[Collected data]
*** Begin section ***

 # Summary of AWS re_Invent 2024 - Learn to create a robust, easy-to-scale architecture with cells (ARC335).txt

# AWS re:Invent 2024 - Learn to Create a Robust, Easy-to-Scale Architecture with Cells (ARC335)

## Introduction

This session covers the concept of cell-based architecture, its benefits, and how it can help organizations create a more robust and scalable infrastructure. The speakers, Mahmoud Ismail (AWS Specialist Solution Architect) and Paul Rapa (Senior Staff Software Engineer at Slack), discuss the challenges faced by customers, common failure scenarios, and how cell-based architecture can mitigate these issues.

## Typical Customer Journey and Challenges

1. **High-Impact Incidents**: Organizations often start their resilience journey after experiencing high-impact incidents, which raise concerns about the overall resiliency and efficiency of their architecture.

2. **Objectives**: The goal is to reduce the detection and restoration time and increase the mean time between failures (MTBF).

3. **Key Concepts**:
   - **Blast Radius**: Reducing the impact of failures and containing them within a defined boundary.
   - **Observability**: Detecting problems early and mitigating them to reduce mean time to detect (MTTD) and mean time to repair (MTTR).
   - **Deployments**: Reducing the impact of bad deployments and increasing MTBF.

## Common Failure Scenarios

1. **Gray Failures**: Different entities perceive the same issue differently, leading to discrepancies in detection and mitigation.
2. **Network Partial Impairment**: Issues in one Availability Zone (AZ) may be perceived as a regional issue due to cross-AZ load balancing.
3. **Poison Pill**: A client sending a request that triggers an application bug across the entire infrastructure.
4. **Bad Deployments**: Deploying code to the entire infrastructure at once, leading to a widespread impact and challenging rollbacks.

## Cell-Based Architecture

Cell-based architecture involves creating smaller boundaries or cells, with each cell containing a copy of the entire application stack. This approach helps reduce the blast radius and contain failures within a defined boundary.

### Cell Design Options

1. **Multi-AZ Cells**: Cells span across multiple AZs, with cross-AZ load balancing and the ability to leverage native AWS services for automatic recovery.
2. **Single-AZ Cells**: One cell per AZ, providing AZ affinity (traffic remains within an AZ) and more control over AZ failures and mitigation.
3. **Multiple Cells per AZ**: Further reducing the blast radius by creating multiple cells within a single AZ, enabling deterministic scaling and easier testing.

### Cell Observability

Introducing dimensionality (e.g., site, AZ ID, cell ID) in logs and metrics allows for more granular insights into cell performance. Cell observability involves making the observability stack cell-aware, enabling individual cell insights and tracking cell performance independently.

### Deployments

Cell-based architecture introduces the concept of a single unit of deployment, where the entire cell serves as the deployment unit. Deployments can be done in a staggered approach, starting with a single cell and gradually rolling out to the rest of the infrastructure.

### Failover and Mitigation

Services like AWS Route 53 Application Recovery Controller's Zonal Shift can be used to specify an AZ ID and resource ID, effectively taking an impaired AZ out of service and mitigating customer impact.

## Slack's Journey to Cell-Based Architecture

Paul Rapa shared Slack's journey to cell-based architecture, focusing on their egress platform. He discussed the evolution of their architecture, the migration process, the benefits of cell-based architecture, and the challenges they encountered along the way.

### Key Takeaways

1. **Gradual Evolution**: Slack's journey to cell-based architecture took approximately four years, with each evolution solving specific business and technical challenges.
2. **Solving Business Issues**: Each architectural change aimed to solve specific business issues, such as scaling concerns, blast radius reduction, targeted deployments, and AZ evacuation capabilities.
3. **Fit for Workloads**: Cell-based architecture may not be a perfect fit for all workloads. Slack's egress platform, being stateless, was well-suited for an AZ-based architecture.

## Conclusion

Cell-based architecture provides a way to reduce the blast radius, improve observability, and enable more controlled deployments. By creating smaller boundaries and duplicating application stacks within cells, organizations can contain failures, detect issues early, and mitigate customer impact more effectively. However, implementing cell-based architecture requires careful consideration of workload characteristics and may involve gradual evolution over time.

*** End section ***

* [What to produce] Retype the records that precede this task, keeping them exactly the same.

* [Solution]
 # Summary of AWS re_Invent 2024 - Learn to create a robust, easy-to-scale architecture with cells (ARC335).txt

# AWS re:Invent 2024 - Learn to Create a Robust, Easy-to-Scale Architecture with Cells (ARC335)

## Introduction

This session covers the concept of cell-based architecture, its benefits, and how it can help organizations create a more robust and scalable infrastructure. The speakers, Mahmoud Ismail (AWS Specialist Solution Architect) and Paul Rapa (Senior Staff Software Engineer at Slack), discuss the challenges faced by customers, common failure scenarios, and how cell-based architecture can mitigate these issues.

## Typical Customer Journey and Challenges

1. **High-Impact Incidents**: Organizations often start their resilience journey after experiencing high-impact incidents, which raise concerns about the overall resiliency and efficiency of their architecture.

2. **Objectives**: The goal is to reduce the detection and restoration time and increase the mean time between failures (MTBF).

3. **Key Concepts**:
   - **Blast Radius**: Reducing the impact of failures and containing them within a defined boundary.
   - **Observability**: Detecting problems early and mitigating them to reduce mean time to detect (MTTD) and mean time to repair (MTTR).
   - **Deployments**: Reducing the impact of bad deployments and increasing MTBF.

## Common Failure Scenarios

1. **Gray Failures**: Different entities perceive the same issue differently, leading to discrepancies in detection and mitigation.
2. **Network Partial Impairment**: Issues in one Availability Zone (AZ) may be perceived as a regional issue due to cross-AZ load balancing.
3. **Poison Pill**: A client sending a request that triggers an application bug across the entire infrastructure.
4. **Bad Deployments**: Deploying code to the entire infrastructure at once, leading to a widespread impact and challenging rollbacks.

## Cell-Based Architecture

Cell-based architecture involves creating smaller boundaries or cells, with each cell containing a copy of the entire application stack. This approach helps reduce the blast radius and contain failures within a defined boundary.

### Cell Design Options

1. **Multi-AZ Cells**: Cells span across multiple AZs, with cross-AZ load balancing and the ability to leverage native AWS services for automatic recovery.
2. **Single-AZ Cells**: One cell per AZ, providing AZ affinity (traffic remains within an AZ) and more control over AZ failures and mitigation.
3. **Multiple Cells per AZ**: Further reducing the blast radius by creating multiple cells within a single AZ, enabling deterministic scaling and easier testing.

### Cell Observability

Introducing dimensionality (e.g., site, AZ ID, cell ID) in logs and metrics allows for more granular insights into cell performance. Cell observability involves making the observability stack cell-aware, enabling individual cell insights and tracking cell performance independently.

### Deployments

Cell-based architecture introduces the concept of a single unit of deployment, where the entire cell serves as the deployment unit. Deployments can be done in a staggered approach, starting with a single cell and gradually rolling out to the rest of the infrastructure.

### Failover and Mitigation

Services like AWS Route 53 Application Recovery Controller's Zonal Shift can be used to specify an AZ ID and resource ID, effectively taking an impaired AZ out of service and mitigating customer impact.

## Slack's Journey to Cell-Based Architecture

Paul Rapa shared Slack's journey to cell-based architecture, focusing on their egress platform. He discussed the evolution of their architecture, the migration process, the benefits of cell-based architecture, and the challenges they encountered along the way.

### Key Takeaways

1. **Gradual Evolution**: Slack's journey to cell-based architecture took approximately four years, with each evolution solving specific business and technical challenges.
2. **Solving Business Issues**: Each architectural change aimed to solve specific business issues, such as scaling concerns, blast radius reduction, targeted deployments, and AZ evacuation capabilities.
3. **Fit for Workloads**: Cell-based architecture may not be a perfect fit for all workloads. Slack's egress platform, being stateless, was well-suited for an AZ-based architecture.

## Conclusion

Cell-based architecture provides a way to reduce the blast radius, improve observability, and enable more controlled deployments. By creating smaller boundaries and duplicating application stacks within cells, organizations can contain failures, detect issues early, and mitigate customer impact more effectively. However, implementing cell-based architecture requires careful consideration of workload characteristics and may involve gradual evolution over time.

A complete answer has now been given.